BUCH "Alexander Nym - Schillerndes Dunkel. Geschichte, Entwicklung und Themen der Gothic-Szene"
(Plöttner Verlag)

Die Gothic-Szene gibt es mittelweile schon seit ungefähr 30 Jahren. Da scheint es nicht verfrüht, dass diese Szene nun endlich einmal mit einem wahrlich opulenten Buch (Format: 27,4 x 23,6 x 3,2 cm) gewürdigt wird. Dem Herausgeber des großartig ausgestatteten Sammelbandes, Alexander Nym, ist es gelungen, nicht weniger als über 50 Aktivsten der Szene zu versammeln, die mit ihren Texten, Fotografien (vor allem in Schwarz-Weiß, aber auch in Farbe) und anderen Kunstbeiträgen ein vielfältiges Bild der schwarz- romantischen Bewegung zeichnen. Die Textbeiträge bestehen unter anderem aus wissenschaftlichen Aufsätzen, journalistischen Essays, Interviews und Erlebnisberichten. Auch viele bekannte Künstler haben an dem Prachtband mitgewirkt. Zum Beispiel: ANNE CLARK, Patrick Codenys (FRONT 242), Nik Fiend (ALIEN SEX FIEND), Andréa Haugen (NEBELHEXE), Oswald Henke (GOETHES ERBEN), Klive Humberstone (IN THE NURSERY).

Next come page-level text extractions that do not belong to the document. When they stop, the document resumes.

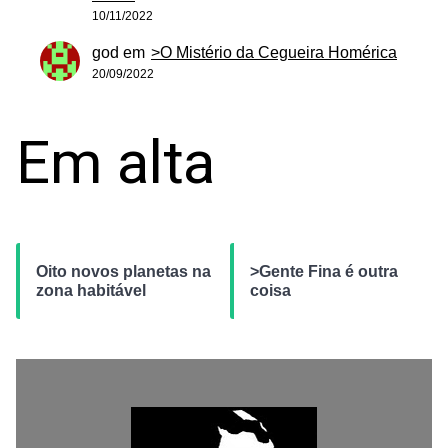
10/11/2022
god
em
>O Mistério da Cegueira Homérica
20/09/2022
Em alta
Oito novos planetas na
>Gente Fina é outra
zona habitável
coisa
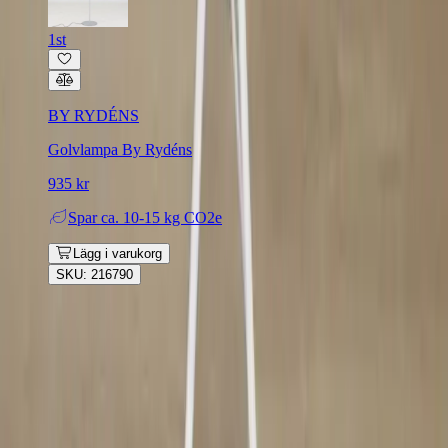
1st
BY RYDÉNS
Golvlampa By Rydéns
935 kr
Spar
ca. 10-15 kg CO2e
Lägg i varukorg
SKU: 216790
Rafz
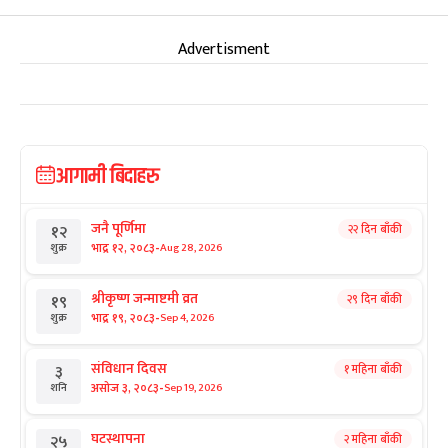
Advertisment
आगामी बिदाहरु
जनै पूर्णिमा
२२ दिन बाँकी
१२
-
भाद्र १२, २०८३
Aug 28, 2026
शुक्र
श्रीकृष्ण जन्माष्टमी व्रत
२९ दिन बाँकी
१९
-
भाद्र १९, २०८३
Sep 4, 2026
शुक्र
संविधान दिवस
१ महिना बाँकी
३
-
असोज ३, २०८३
Sep 19, 2026
शनि
घटस्थापना
२ महिना बाँकी
२५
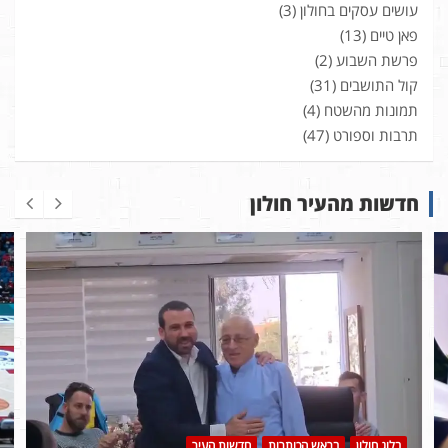
עושים עסקים בחולון
(3)
פאן טיים
(13)
פרשת השבוע
(2)
קול התושבים
(31)
תמונות מהשטח
(4)
תרבות וספורט
(47)
חדשות מהעיר חולון
בלוג חולון
בראש הכותרות
חדשות העיר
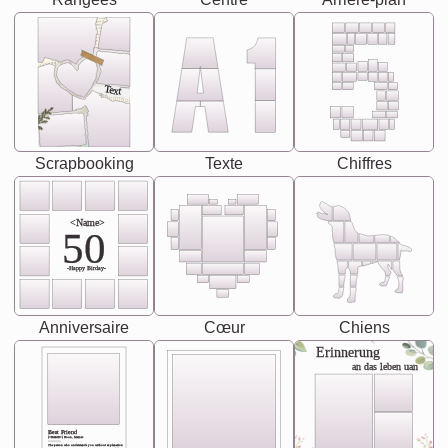
Text
Scrapbooking
Texte
Chiffres
<Name>
50
-Happy Birday-
Anniversaire
Cœur
Chiens
Erinnerung
an das leben uan
Best Friend
[<NAME>] Noun, feminie
The person who understands you without explanation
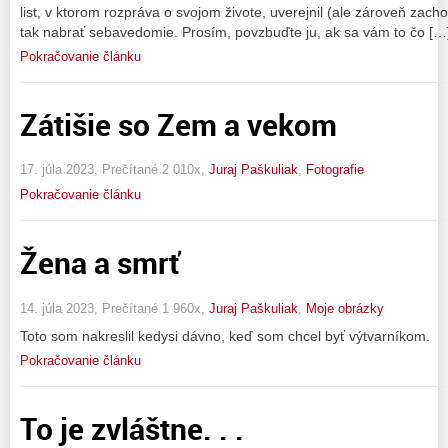
list, v ktorom rozpráva o svojom živote, uverejnil (ale zároveň zach
tak nabrať sebavedomie. Prosím, povzbuďte ju, ak sa vám to čo […
Pokračovanie článku
Zátišie so Zem a vekom
17. júla 2023, Prečítané 2 010x,
Juraj Paškuliak
,
Fotografie
Pokračovanie článku
Žena a smrť
14. júla 2023, Prečítané 1 960x,
Juraj Paškuliak
,
Moje obrázky
Toto som nakreslil kedysi dávno, keď som chcel byť výtvarníkom.
Pokračovanie článku
To je zvláštne. . .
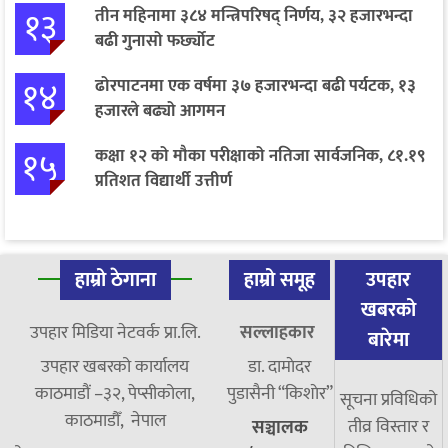
१३
तीन महिनामा ३८४ मन्त्रिपरिषद् निर्णय, ३२ हजारभन्दा
बढी गुनासो फर्छ्योट
१४
ढोरपाटनमा एक वर्षमा ३७ हजारभन्दा बढी पर्यटक, १३
हजारले बढ्यो आगमन
१५
कक्षा १२ को मौका परीक्षाको नतिजा सार्वजनिक, ८१.१९
प्रतिशत विद्यार्थी उत्तीर्ण
हाम्रो ठेगाना
हाम्रो समूह
उपहार
खबरको
उपहार मिडिया नेटवर्क प्रा.लि.
सल्लाहकार
बारेमा
उपहार खबरको कार्यालय
डा. दामाेदर
काठमाडौं –३२, पेप्सीकोला,
पुडासैनी “किशाेर”
सूचना प्रविधिको
काठमाडौँ, नेपाल
तीव्र विस्तार र
सञ्चालक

Das Buch gliedert sich in fünf Kapitel: 1) Entstehung und Grundlagen, 2) Genres und Subgenres schwarzer Musik und Kultur, 3) Entwicklungen seit 1990, 4) Mode, Ästhetik und Lebenskultur, 5) Themen und Diskurse. Für jedes der Kapitel hat Nym eine Einführung geschrieben, die stets Lust darauf macht, sich weitergehend mit den jeweiligen Themen zu beschäftigen. Ein roter Faden des gesamten Buchs ist es, dass darin immer wieder eine Auseinandersetzung mit den Themen Okkultismus, Satanismus und Rechtsextremismus stattfindet. Warum diese Themen im Zusammenhang mit der Gothic-Szene eine besondere Aufmerksamkeit verdienen, wird im Vorwort des Herausgebers schlüssig erklärt. Auch erfährt man dort, dass Nym seit über 20 Jahren in der Szene aktiv ist. Beim Blick auf die interessanten Kurzbiographien am Ende des Buchs kann man zudem erfahren, dass es sich bei dem Herausgeber um einen Kultur- und Medienwissenschaftler handelt.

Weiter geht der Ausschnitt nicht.